Updated 26 Oct, 2017 07:32pm

Sindh home minister takes notice of Edhi's Thatta centre being sealed over property dispute

Sindh Home Minister Suhail Anwar Siyal on Thursday took notice of the Edhi Foundation Thatta centre being shut down allegedly over a property dispute.

He directed the provincial home secretary to call for a report from Sindh Inspector General A.D. Khowaja seeking an explanation as to why the centre has been sealed with the help of Thatta's local police.

A day earlier, Bilquis and Faisal Edhi — the wife and son of eminent social worker Abdul Sattar Edhi — had claimed that Edhi welfare centres in several cities and towns of Sindh have been illegally occupied by "influential local figures".

During the press conference, Faisal had said that the Thatta welfare centre, spread over an area of 1,000 square yards, had been locked by the local administration upon a court’s order in a property dispute with a private person.

The Edhis said that the land mafia and district administrations, including the police, were hands in glove in stopping the foundation from delivering humanitarian services across the province.

Faisal had claimed that the district administration had closed the centre to cover up the encroachment of the centre by a group having support of the police.

Faisal, who is running the Edhi Foundation along with his mother after his father's demise, had urged the prime minister and Sindh chief minister to take notice of the situation, saying that the local people would suffer from the closure of services provided by the charity in Thatta district.

According to Faisal, the charity had been allotted the piece of land in 1985 by the National Highway Authority and that he was in possession of an allotment letter to prove the same.

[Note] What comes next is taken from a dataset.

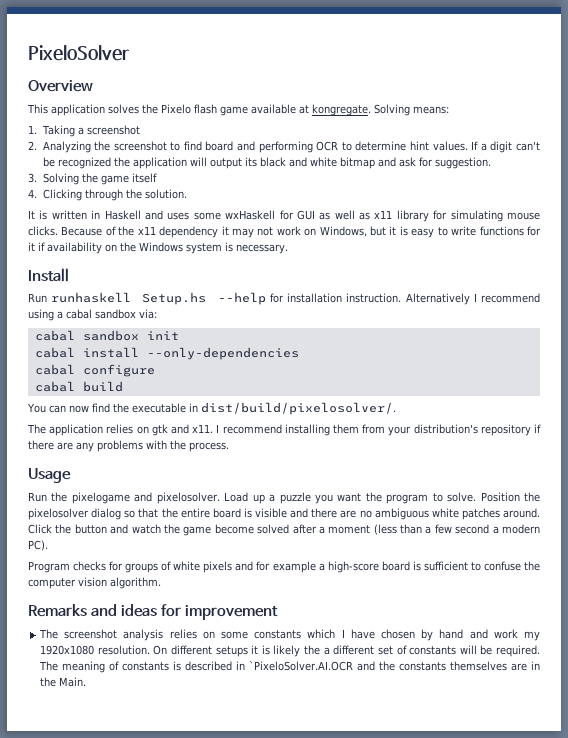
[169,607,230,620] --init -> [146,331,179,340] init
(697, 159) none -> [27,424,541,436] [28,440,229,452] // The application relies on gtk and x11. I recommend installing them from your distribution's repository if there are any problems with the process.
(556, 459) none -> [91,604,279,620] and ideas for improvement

A tearful Bilquis Edhi had lamented that authorities have not taken any action against the people who were "targeting the Edhi Foundation".

She had also expressed concern for Edhi ambulances and workers who, she said, had no protection and were vulnerable to attacks by "evil forces".

Faisal Edhi counted several properties owned by the charity, which had already been encroached upon and commercialised by the land mafia. “Many Edhi centres in Sindh are being encroached upon by mafias in cahoots with the local administration which is issuing them fake documents.”

These properties, he said, included the foundation's welfare centres in Latifabad (Hyderabad), a 3,000 sq-yd plot in Moro, Qazi Ahmed, Sehwan, Larkana, Hala and Hub Chowki.

According to Faisal, Thatta was the first city other than Karachi where the late Edhi had launched his services in 1980.